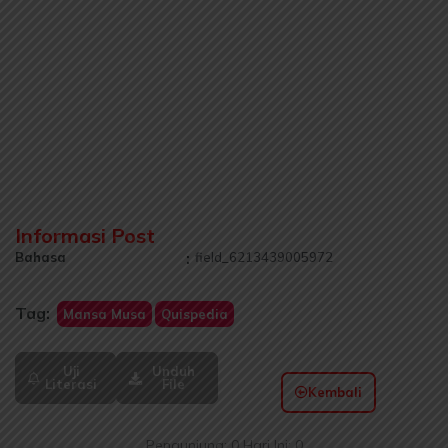
Informasi Post
Bahasa
:
field_6213439005972
Tag:
Mansa Musa
Quispedia
Uji
Unduh
Literasi
File
Kembali
Pengunjung: 0 Hari Ini: 0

◇ ◇ ◇ ◇ ◇

Try it: The records above should be returned word for word, with every picture left out.

Written solution:
Informasi Post
Bahasa
:
field_6213439005972
Tag:
Mansa Musa
Quispedia
Uji
Unduh
Literasi
File
Kembali
Pengunjung: 0 Hari Ini: 0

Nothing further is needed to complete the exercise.